§ **Фрагмент страницы**

'''

Классный журнал

Десницкий
Священные ресурсы
30 декабря 2016 10:37
Библеист Андрей Десницкий обнаруживает в нефти тот смысл, который и должен обнаружить истинный библеист: сакральный. Но попутно выясняется, что были у России еще и до нефти сакральные ресурсы. Были, да сплыли.

Само слово «нефть» происходит из персидского языка. Это ископаемое встречается в разных регионах мира, но именно в Персии на него обратили особое внимание и научились использовать по основному назначению — как топливо. Не по той ли причине, что персы исповедовали древний зороастризм, в котором такую огромную роль играло поклонение огню? И нефть как огонь, рожденный из земли, очевидно, играла определенную роль в их ритуалах издревле.
И, наверное, не случайно наследие зороастрийцев сохраняется сегодня в основном в тех регионах и странах, где добывают нефть. Как это проверить? Узнайте, какой праздник считается главным в календаре, и если это Новруз (как, например, в Азербайджане) — значит, огнепоклонники оставили огромный след в культуре этого народа. Ведь до сих пор на гербе города Баку — три огненных факела, а в центре этого города — три небоскреба в форме языков огня, называются они Flame Towers.
В России, казалось бы, ничего такого нет. Но зато у нас добыча, переработка и торговля нефтью стали неотъемлемой частью совсем другой мифологии — о России как великой державе на мировой арене. Первое сообщение о находке нефти — 1703 год, время Петровской модернизации. Первый завод по переработке — 1745 год, эпоха Елизаветы Петровны. А первый завод по производству керосина — 1863 год, реформы Александра II. Нефть нужна, когда Россия тянется к Европе, становится большой и современной.

'''

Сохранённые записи
'''

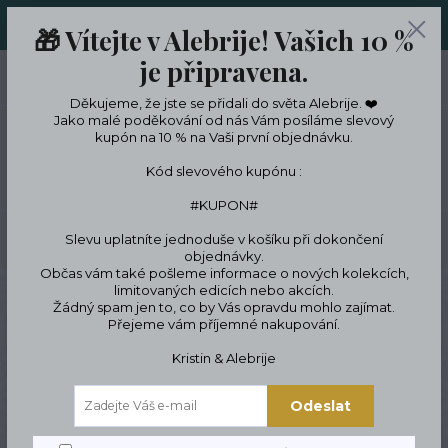
ORIGINÁLNÍ A JEDINEČNÉ ŠPERKY A DESINGOVÉ TRENKY V
🎁 Vítejte v Alebrije! Vašich 10 %
LIMITKÁCH
je připravena.
0
ks
CZK
0 Kč
Děkujeme, že jste se přidali do světa Alebrije. ❤️
Jako malé poděkování od nás Vám posíláme slevový
kupón na 10 % na Vaši první objednávku.
Menu
Kód slevového kupónu :
#KUPON#
Slevu uplatníte jednoduše v košíku při dokončení
Hledat
objednávky.
Občas vám také pošleme informace o nových kolekcích,
limitovaných edicích nebo akcích.
Úvod
ŠPERKY
Náramky
Elegantní kovové náramky
Luxusní Náramek
Žádný spam jen to, co by Vás opravdu mohlo zajímat.
S Sříbrnou Velrybí Ploutví.
Přejeme vám příjemné nakupování.
Luxusní Náramek S
Kristin & Alebrije
Sříbrnou Velrybí Ploutví.
Odeslat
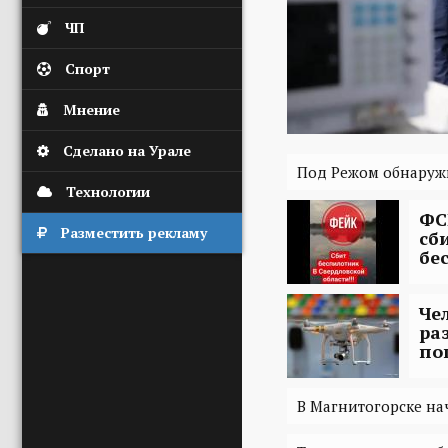
ЧП
Спорт
Мнение
Сделано на Урале
Под Режом обнаруж
Технологии
ФС
Разместить рекламу
сб
бе
Че
ра
по
В Магнитогорске на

'''

§ **Что сделать**
[1] Ответьте по колонке о нефти на три вопроса:
(а) Из какого языка происходит слово «нефть»?
(б) Что изображено на гербе города Баку?
(в) В каком году в России появился первый завод по производству керосина?
[2] Перечислите все события из истории нефти в России, которые упомянуты в колонке о нефти, и укажите год каждого.
[3] Подхватите колонку о нефти и напишите ее продолжение после последнего предложения.

§ **Ответы по заданиям**
[1]
(а) Из персидского языка.
(б) Три огненных факела.
(в) В 1863 году.

[2]
Первое сообщение о находке нефти — 1703 год.
Первый завод по переработке нефти — 1745 год.
Первый завод по производству керосина — 1863 год.

[3]
Главная нефтяная компания с 1879 года — «Товарищество нефтяного производства братьев Нобель», на гербе которого был восточный город (Баку) со священными факелами огня на вершинах зданий. Надо ли уточнять, что основал компанию вместе со своими братьями тот самый Альфред Нобель, который позднее учредил главную научную премию мира? В том числе и на нефтяные российские рубли.
В эпоху исторического материализма нефтегазовый экспорт стал не просто главной статьей валютного дохода, он, по сути, был формой материалистической религии позднего СССР. «Уренгой—Помары—Ужгород» — эти слова пионеры семидесятых учили едва ли не раньше, чем имена своих бабушек и дедушек. Именно по этому маршруту наш социалистический газ должен был начать свое победное шествие на Запад, неся тепло в дома угнетенных тамошних трудящихся и западные товары — в счастливый быт советских граждан, где местами еще наблюдалась временная нехватка джинсов и жвачки.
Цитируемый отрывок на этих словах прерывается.